Respirar por el recto ahorra ratones y cerdos hambrientos de oxígeno

Recientemente, se le pidió al Dr. Caleb Kelly, un becario de gastroenterología en la Universidad de Yale, que revisara un artículo sobre mamíferos que reciben oxígeno que les salva la vida a través del ano. “Me reí, para ser honesto”, dijo. “Pensé que era una broma”.

Parece una obviedad que los traseros no son para respirar. Pero los autores de un nuevo estudio, publicado el viernes en la revista Med, son totalmente serios. Demostraron que cuando algunos ratones o cerdos se ven peligrosamente privados de aire, un enema de líquido que transporta oxígeno puede rescatarlos.

“De hecho, resulta que podría ser un enfoque factible”, dijo el Dr. Kelly, quien escribió un comentario que acompaña al nuevo artículo.

El Dr. Takanori Takebe, de la Universidad Médica y Dental de Tokio y del Centro Médico del Hospital Infantil de Cincinnati, se sintió motivado a estudiar esta idea inusual por la lucha de su padre con la enfermedad pulmonar. Los ventiladores mecánicos pueden mantener con vida a los pacientes cuando sus pulmones están fallando, pero estas herramientas no siempre están disponibles y pueden agotarse, como ha demostrado la pandemia de Covid-19.

Y aunque puede estar muy lejos de estudiar la idea en pacientes humanos, el Dr. Takebe dijo que “claramente necesitamos diferentes estrategias para ayudar a los pacientes con insuficiencia pulmonar grave”.

Su investigación se había centrado en el uso de células madre en platos para hacer crecer órganos en miniatura, como pulmones. Luego decidió probar algo totalmente diferente: en lugar de desarrollar nuevos órganos, ¿por qué no reutilizar los órganos que los mamíferos, incluidas las personas, ya tienen?

En busca de inspiración en el reino animal, el Dr. Takebe se enteró de que muchos peces y otras criaturas han desarrollado órganos multitarea. Por ejemplo, los peces llamados lochas usan sus branquias para tomar oxígeno del agua, como lo hacen la mayoría de los peces. Pero también pueden asomar la cabeza por encima de la superficie para tomar una bocanada de aire. Las lochas no tienen pulmones, por lo que el aire que ingieren viaja a través de su tracto digestivo, donde sus intestinos absorben el oxígeno que necesitan.

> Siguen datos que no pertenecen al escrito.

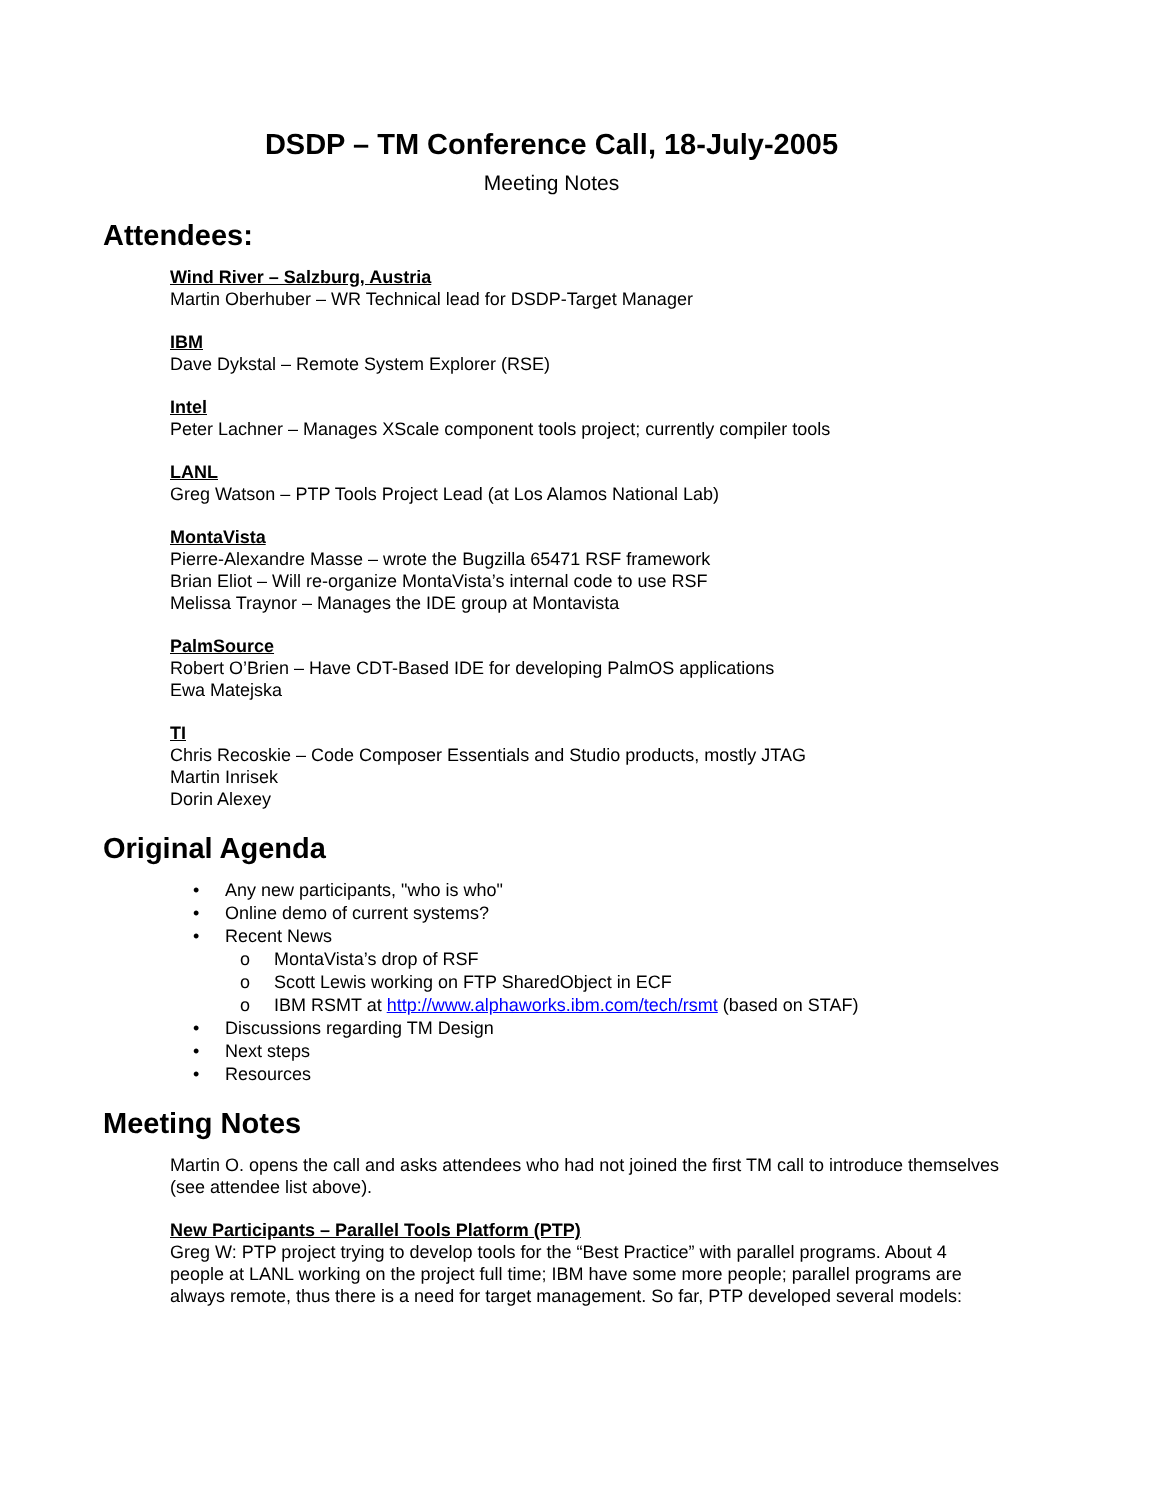DSDP – TM Conference Call, 18-July-2005
Meeting Notes
Attendees:
Wind River – Salzburg, Austria
Martin Oberhuber – WR Technical lead for DSDP-Target Manager
IBM
Dave Dykstal – Remote System Explorer (RSE)
Intel
Peter Lachner – Manages XScale component tools project; currently compiler tools
LANL
Greg Watson – PTP Tools Project Lead (at Los Alamos National Lab)
MontaVista
Pierre-Alexandre Masse – wrote the Bugzilla 65471 RSF framework
Brian Eliot – Will re-organize MontaVista’s internal code to use RSF
Melissa Traynor – Manages the IDE group at Montavista
PalmSource
Robert O’Brien – Have CDT-Based IDE for developing PalmOS applications
Ewa Matejska
TI
Chris Recoskie – Code Composer Essentials and Studio products, mostly JTAG
Martin Inrisek
Dorin Alexey
Original Agenda
• Any new participants, "who is who"
• Online demo of current systems?
• Recent News
o MontaVista’s drop of RSF
o Scott Lewis working on FTP SharedObject in ECF
o IBM RSMT at http://www.alphaworks.ibm.com/tech/rsmt (based on STAF)
• Discussions regarding TM Design
• Next steps
• Resources
Meeting Notes
Martin O. opens the call and asks attendees who had not joined the first TM call to introduce themselves (see attendee list above).
New Participants – Parallel Tools Platform (PTP)
Greg W: PTP project trying to develop tools for the “Best Practice” with parallel programs. About 4 people at LANL working on the project full time; IBM have some more people; parallel programs are always remote, thus there is a need for target management. So far, PTP developed several models:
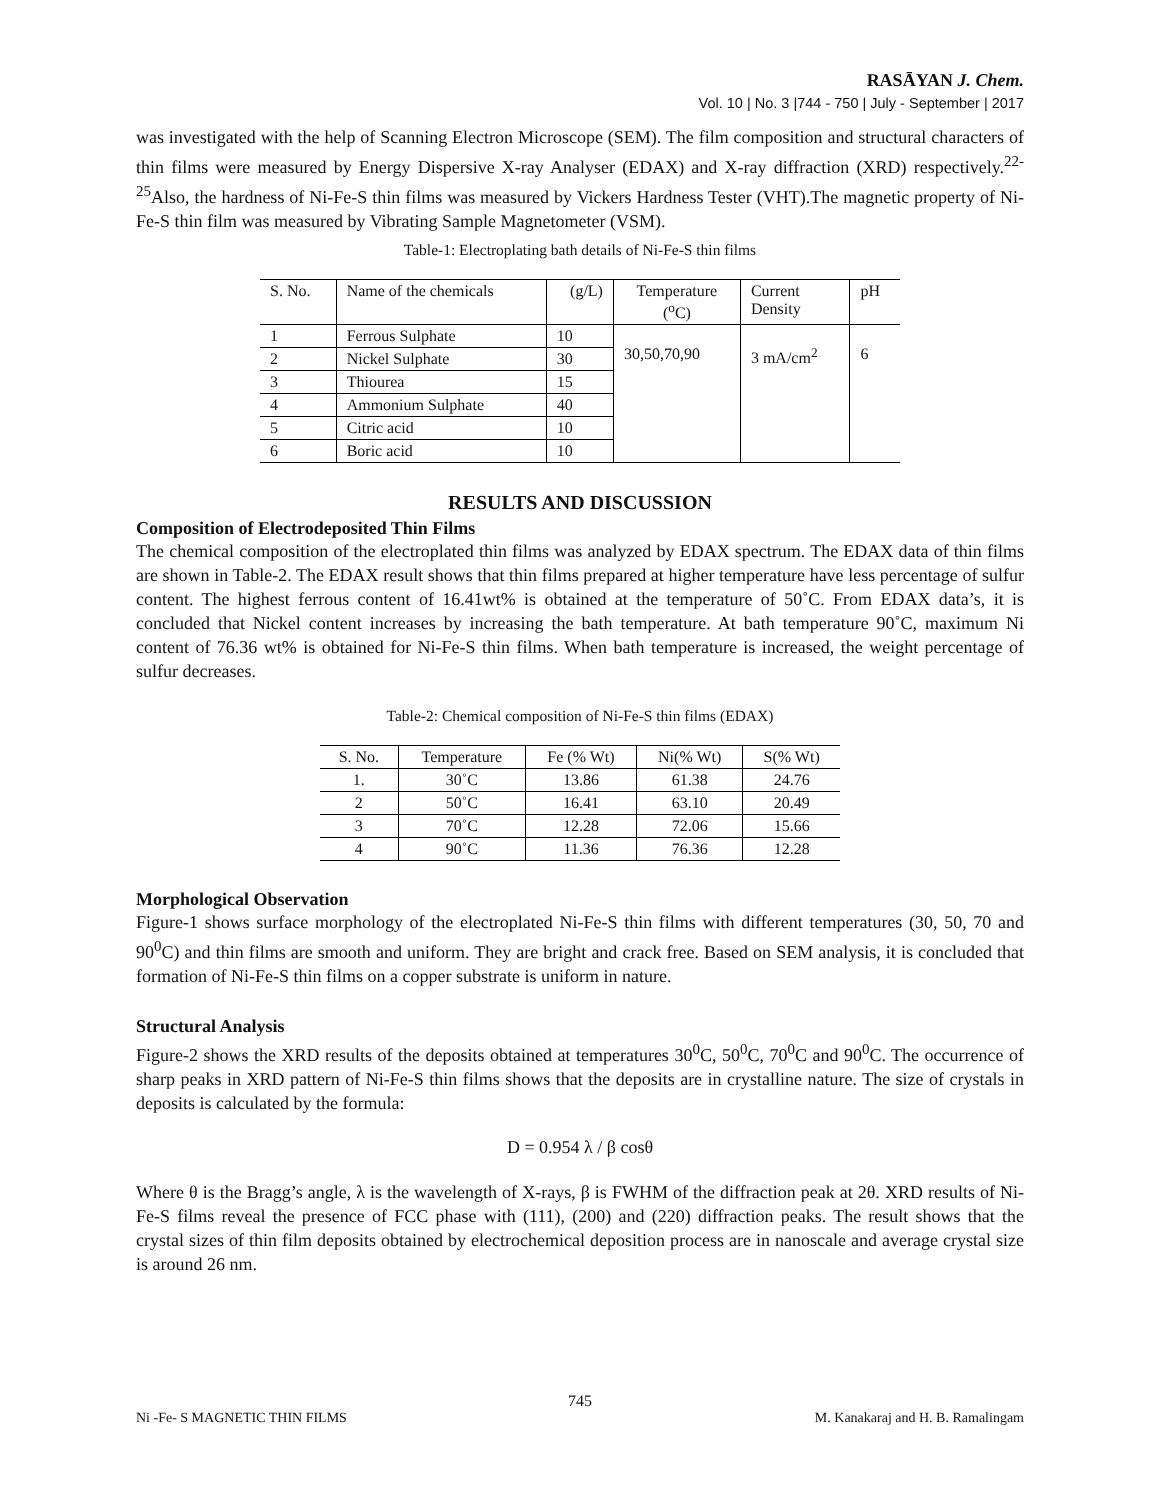RASĀYAN J. Chem.
Vol. 10 | No. 3 |744 - 750 | July - September | 2017
was investigated with the help of Scanning Electron Microscope (SEM). The film composition and structural characters of thin films were measured by Energy Dispersive X-ray Analyser (EDAX) and X-ray diffraction (XRD) respectively.<sup>22-25</sup>Also, the hardness of Ni-Fe-S thin films was measured by Vickers Hardness Tester (VHT).The magnetic property of Ni-Fe-S thin film was measured by Vibrating Sample Magnetometer (VSM).
Table-1: Electroplating bath details of Ni-Fe-S thin films
| S. No. | Name of the chemicals | (g/L) | Temperature (<sup>o</sup>C) | Current Density | pH |
| 1 | Ferrous Sulphate | 10 | 30,50,70,90 | 3 mA/cm<sup>2</sup> | 6 |
| 2 | Nickel Sulphate | 30 | | | |
| 3 | Thiourea | 15 | | | |
| 4 | Ammonium Sulphate | 40 | | | |
| 5 | Citric acid | 10 | | | |
| 6 | Boric acid | 10 | | | |
RESULTS AND DISCUSSION
Composition of Electrodeposited Thin Films
The chemical composition of the electroplated thin films was analyzed by EDAX spectrum. The EDAX data of thin films are shown in Table-2. The EDAX result shows that thin films prepared at higher temperature have less percentage of sulfur content. The highest ferrous content of 16.41wt% is obtained at the temperature of 50˚C. From EDAX data’s, it is concluded that Nickel content increases by increasing the bath temperature. At bath temperature 90˚C, maximum Ni content of 76.36 wt% is obtained for Ni-Fe-S thin films. When bath temperature is increased, the weight percentage of sulfur decreases.
Table-2: Chemical composition of Ni-Fe-S thin films (EDAX)
| S. No. | Temperature | Fe (% Wt) | Ni(% Wt) | S(% Wt) |
| --- | --- | --- | --- | --- |
| 1. | 30˚C | 13.86 | 61.38 | 24.76 |
| 2 | 50˚C | 16.41 | 63.10 | 20.49 |
| 3 | 70˚C | 12.28 | 72.06 | 15.66 |
| 4 | 90˚C | 11.36 | 76.36 | 12.28 |
Morphological Observation
Figure-1 shows surface morphology of the electroplated Ni-Fe-S thin films with different temperatures (30, 50, 70 and 90<sup>0</sup>C) and thin films are smooth and uniform. They are bright and crack free. Based on SEM analysis, it is concluded that formation of Ni-Fe-S thin films on a copper substrate is uniform in nature.
Structural Analysis
Figure-2 shows the XRD results of the deposits obtained at temperatures 30<sup>0</sup>C, 50<sup>0</sup>C, 70<sup>0</sup>C and 90<sup>0</sup>C. The occurrence of sharp peaks in XRD pattern of Ni-Fe-S thin films shows that the deposits are in crystalline nature. The size of crystals in deposits is calculated by the formula:
D = 0.954 λ / β cosθ
Where θ is the Bragg’s angle, λ is the wavelength of X-rays, β is FWHM of the diffraction peak at 2θ. XRD results of Ni-Fe-S films reveal the presence of FCC phase with (111), (200) and (220) diffraction peaks. The result shows that the crystal sizes of thin film deposits obtained by electrochemical deposition process are in nanoscale and average crystal size is around 26 nm.
745
Ni -Fe- S MAGNETIC THIN FILMS M. Kanakaraj and H. B. Ramalingam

El Dr. Takebe y sus coautores se propusieron ver si los intestinos de un mamífero también podían absorber oxígeno. Comenzaron simplemente bombeando oxígeno gaseoso por los rectos de ratones anestesiados y privados de oxígeno. Aunque el procedimiento ayudó a los ratones a sobrevivir más tiempo, funcionó mejor cuando los investigadores rasparon la pared intestinal para adelgazarla, lo que hace que este método no sea muy atractivo para el tratamiento de pacientes humanos enfermos.

A continuación, los científicos intentaron suministrar oxígeno en forma líquida. Agregaron oxígeno a un perfluoroquímico, un compuesto “que tiene una capacidad increíble para absorber gases”, dijo el Dr. Kelly. Los perfluoroquímicos incluso se probaron como una especie de sangre artificial a principios de la década de 2000.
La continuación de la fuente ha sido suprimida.